I put it down to the elements that made Tomorrow, The World! such a widely acclaimed work: Homeier and the overall story. Sounding like a Teutonic Steve Urkel, Emil came across as less a True Believer of Nazism and more as a loon. His behavior was more than bizarre, it was overtly antagonistic to where it was clear Tomorrow, The World! was totally misguided in what it was attempting to say.

I figure the film wanted the viewer to look on Emil as so indoctrinated that he would reject any evidence to the contrary of what he had been taught. However, through Homeier's performance on down to the music it was clear they wanted the audience to hate Emil versus feel sympathy for him. Director Leslie Fenton and screenwriters Ring Lardner, Jr. and Leopold Atlas may have wanted us to be shocked by Emil's manner, but they ended up making him look like the German Bad Seed.

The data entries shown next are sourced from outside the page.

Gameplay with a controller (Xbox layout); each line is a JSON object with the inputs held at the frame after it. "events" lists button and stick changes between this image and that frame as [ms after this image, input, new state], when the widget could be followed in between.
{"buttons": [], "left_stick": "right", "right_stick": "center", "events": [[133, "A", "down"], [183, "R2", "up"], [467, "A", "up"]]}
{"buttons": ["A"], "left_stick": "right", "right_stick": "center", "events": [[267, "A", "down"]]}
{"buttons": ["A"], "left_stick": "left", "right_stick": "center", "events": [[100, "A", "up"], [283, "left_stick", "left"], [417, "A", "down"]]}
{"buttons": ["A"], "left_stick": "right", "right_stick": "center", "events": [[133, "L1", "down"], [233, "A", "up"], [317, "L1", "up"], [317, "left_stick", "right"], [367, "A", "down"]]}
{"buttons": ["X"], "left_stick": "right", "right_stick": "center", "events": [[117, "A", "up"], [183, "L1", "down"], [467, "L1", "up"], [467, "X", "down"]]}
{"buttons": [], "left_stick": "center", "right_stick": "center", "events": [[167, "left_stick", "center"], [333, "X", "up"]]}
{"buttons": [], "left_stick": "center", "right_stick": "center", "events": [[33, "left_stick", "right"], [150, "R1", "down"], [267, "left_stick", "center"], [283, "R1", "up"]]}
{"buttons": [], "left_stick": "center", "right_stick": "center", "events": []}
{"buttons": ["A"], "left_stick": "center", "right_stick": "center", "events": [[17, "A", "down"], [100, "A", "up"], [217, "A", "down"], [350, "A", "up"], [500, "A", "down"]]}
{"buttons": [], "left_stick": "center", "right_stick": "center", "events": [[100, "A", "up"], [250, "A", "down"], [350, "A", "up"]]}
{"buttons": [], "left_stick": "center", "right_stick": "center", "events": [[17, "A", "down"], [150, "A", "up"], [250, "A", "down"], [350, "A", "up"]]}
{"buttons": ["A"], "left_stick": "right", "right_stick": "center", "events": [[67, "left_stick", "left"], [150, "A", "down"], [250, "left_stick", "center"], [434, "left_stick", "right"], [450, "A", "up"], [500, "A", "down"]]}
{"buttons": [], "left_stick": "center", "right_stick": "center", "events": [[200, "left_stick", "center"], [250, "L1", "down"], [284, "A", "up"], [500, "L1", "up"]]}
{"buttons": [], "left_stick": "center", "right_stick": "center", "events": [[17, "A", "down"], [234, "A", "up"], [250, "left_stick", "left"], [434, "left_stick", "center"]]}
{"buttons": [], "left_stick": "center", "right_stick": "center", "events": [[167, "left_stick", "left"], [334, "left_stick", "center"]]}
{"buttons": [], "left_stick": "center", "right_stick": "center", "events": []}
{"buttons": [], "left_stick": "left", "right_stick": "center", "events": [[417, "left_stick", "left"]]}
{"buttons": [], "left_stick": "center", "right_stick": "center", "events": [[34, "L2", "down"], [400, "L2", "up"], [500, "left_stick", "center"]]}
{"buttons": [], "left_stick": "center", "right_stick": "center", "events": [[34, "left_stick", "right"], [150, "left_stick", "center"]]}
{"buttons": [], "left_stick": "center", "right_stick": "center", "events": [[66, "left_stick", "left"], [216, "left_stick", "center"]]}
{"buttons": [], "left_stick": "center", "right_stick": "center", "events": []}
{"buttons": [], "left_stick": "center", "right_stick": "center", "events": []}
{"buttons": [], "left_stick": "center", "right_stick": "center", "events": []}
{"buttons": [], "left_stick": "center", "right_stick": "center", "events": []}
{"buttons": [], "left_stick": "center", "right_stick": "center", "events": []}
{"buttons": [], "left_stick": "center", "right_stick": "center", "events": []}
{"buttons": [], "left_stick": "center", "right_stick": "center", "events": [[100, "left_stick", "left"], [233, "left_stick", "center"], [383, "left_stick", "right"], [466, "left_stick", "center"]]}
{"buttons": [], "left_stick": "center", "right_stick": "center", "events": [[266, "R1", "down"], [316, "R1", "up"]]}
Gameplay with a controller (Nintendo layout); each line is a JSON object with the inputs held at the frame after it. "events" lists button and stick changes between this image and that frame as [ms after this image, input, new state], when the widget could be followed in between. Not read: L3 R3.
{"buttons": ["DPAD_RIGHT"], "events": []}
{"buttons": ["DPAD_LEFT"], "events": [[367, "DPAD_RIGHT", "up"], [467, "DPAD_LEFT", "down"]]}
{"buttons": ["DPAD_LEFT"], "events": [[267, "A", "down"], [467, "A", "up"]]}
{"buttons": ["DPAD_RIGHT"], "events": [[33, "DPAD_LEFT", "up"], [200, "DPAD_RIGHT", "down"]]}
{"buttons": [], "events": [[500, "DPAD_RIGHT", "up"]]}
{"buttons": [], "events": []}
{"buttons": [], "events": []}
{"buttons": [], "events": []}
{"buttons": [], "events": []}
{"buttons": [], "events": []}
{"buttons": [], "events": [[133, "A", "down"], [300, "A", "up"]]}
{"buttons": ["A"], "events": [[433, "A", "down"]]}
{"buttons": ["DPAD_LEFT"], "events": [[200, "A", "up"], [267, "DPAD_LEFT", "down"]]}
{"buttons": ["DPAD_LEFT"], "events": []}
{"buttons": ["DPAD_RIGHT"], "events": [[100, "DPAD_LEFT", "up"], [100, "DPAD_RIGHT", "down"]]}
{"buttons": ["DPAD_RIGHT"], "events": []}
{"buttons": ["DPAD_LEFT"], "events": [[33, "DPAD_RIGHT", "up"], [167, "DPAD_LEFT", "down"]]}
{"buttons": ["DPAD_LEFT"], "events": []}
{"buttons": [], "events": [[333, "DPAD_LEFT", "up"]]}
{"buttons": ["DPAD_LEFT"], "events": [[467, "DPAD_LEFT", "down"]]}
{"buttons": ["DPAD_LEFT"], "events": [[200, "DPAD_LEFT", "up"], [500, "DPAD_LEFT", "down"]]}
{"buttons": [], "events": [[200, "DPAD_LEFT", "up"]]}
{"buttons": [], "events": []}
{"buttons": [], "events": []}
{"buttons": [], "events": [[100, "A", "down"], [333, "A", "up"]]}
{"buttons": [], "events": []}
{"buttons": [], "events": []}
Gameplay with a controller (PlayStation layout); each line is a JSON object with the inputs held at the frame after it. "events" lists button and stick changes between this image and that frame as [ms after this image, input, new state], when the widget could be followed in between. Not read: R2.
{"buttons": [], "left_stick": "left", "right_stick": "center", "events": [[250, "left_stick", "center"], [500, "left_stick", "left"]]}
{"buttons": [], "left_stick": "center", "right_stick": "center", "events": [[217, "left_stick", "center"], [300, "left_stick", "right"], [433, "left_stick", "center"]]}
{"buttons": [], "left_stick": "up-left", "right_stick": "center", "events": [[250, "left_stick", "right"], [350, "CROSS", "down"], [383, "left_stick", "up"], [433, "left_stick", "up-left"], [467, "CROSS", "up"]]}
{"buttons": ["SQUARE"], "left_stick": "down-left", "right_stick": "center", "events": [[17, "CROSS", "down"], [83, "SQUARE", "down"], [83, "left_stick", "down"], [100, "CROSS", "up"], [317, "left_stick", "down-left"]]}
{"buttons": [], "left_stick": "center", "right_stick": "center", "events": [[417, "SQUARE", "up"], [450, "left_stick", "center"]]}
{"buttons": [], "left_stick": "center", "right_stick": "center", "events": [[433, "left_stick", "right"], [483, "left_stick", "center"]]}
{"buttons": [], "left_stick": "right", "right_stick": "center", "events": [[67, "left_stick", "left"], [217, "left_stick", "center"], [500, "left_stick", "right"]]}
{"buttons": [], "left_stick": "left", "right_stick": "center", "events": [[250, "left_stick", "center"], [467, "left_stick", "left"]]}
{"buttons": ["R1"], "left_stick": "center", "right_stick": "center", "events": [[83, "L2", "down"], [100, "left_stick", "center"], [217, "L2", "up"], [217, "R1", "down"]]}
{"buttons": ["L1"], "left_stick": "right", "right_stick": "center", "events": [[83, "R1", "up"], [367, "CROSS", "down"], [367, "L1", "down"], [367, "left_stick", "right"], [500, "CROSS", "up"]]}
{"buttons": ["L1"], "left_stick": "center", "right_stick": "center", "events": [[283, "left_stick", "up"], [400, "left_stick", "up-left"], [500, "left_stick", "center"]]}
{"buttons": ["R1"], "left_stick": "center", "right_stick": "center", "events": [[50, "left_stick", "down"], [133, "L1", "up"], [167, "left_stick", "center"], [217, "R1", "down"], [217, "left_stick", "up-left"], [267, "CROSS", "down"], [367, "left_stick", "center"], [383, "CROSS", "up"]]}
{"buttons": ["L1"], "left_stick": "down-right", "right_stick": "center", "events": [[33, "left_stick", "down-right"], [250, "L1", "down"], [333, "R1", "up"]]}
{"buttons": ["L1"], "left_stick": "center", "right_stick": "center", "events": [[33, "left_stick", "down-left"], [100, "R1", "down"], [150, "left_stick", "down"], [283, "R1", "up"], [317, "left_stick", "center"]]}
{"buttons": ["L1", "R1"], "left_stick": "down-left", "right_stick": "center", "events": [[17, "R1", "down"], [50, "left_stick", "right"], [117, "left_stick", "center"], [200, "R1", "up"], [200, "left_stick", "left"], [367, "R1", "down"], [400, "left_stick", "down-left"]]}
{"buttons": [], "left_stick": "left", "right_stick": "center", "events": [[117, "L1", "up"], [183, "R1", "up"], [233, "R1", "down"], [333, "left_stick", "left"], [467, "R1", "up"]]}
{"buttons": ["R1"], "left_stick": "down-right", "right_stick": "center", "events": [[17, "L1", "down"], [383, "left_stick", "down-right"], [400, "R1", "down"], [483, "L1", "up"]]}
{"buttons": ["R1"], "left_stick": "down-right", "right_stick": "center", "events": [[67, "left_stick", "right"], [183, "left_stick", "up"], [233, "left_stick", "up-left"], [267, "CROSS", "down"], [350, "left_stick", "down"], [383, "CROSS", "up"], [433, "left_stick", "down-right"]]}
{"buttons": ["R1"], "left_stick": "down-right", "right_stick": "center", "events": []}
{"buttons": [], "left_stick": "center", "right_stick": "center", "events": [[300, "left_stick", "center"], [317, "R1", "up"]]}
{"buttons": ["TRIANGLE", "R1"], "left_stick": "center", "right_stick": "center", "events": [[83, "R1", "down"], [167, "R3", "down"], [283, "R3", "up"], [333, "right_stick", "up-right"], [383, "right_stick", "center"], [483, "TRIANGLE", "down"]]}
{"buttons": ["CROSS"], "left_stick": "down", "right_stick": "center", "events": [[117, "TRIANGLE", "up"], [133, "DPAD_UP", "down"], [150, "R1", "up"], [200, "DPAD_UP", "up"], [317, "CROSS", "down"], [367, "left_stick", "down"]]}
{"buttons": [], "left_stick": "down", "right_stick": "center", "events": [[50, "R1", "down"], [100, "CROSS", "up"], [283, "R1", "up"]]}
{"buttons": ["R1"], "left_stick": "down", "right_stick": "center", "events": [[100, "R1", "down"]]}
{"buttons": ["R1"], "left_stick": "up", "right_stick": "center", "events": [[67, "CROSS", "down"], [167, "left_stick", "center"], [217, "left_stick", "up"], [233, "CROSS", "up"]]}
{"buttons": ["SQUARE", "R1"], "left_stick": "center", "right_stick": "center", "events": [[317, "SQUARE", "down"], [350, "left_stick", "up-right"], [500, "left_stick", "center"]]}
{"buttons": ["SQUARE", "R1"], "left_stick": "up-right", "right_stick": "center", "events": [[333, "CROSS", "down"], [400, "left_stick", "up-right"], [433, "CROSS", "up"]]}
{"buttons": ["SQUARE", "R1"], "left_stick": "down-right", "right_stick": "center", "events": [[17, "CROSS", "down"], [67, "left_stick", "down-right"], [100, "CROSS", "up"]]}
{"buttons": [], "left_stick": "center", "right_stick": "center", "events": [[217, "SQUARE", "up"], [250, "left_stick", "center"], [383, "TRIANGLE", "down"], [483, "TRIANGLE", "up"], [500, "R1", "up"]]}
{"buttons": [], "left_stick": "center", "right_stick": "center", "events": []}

Take for example the scene where Emil comes down in his Hitler Youth uniform. The film could have made it into a scene where he unwittingly wears something that is wildly inappropriate but which to him is perfectly normal. However, as played by Homeier, directed by Fenton and written by Lardner, Jr. & Atlas, it is clear that Emil is evil versus confused. Over and over, we see Emil bully, berate, ridicule and insult people with an almost Satanic glee. Over and over, I thought that Tomorrow, the World! wanted us to look on at Emil as either evil or bonkers. Only at the very end is he allowed to be the slightest bit human. 

No matter the intent, seeing Fredric March try and strangle a child comes across as hilarious than horrifying. There are a lot of laughs to be had in Tomorrow, The World!. How else to react when seeing Emil freak out over seeing his male classmate put up the laundry.

It seems a strange thing that rather than make Emil a sympathetic character or at least a conflicted one, the film seemed to go out of its way to make him a miniature version of the many Nazi villains rolled out in World War II-era films. In a certain way, Tomorrow, the World! seems to be almost to put children in adult roles.  The fight scene between Emil and Paul, the Polish-American laundry boy, looks like something more appropriate for grown men to be doing. The score somehow emphasizes the weirdness of it all.

His assumption later that his classmate was "the leader" due to his Boy Scout uniform is not made to look naïve or innocent. It comes as almost belligerent, aggressive and insulting. 

In short, nothing in Tomorrow, the World! makes Emil into the lost little boy or even the fanatical Hitler Youth. Instead, he's really just the male version of The Bad Seed's Rhoda and These Three/The Children's Hour's Mary: little children who are really psychos.

Not that Fredric March did himself favors here. Tomorrow, the World! doesn't quite make him a sap but it does at times seem more interested in his romance with Leona than in his nephew's more loony ideas and plots. He seems more interest in offering lessons than in being this scientist caught up in his nephew's twisted world. Much better were Field and Carroll as Mike's fiancée and daughter, both of whom showed a caring that Mike, despite his alleged open-mindedness, couldn't or wouldn't.

Tomorrow, the World! is interesting to those who want to see how neo-propaganda World War II films came across. I think now Tomorrow, the World! is less shocking than silly.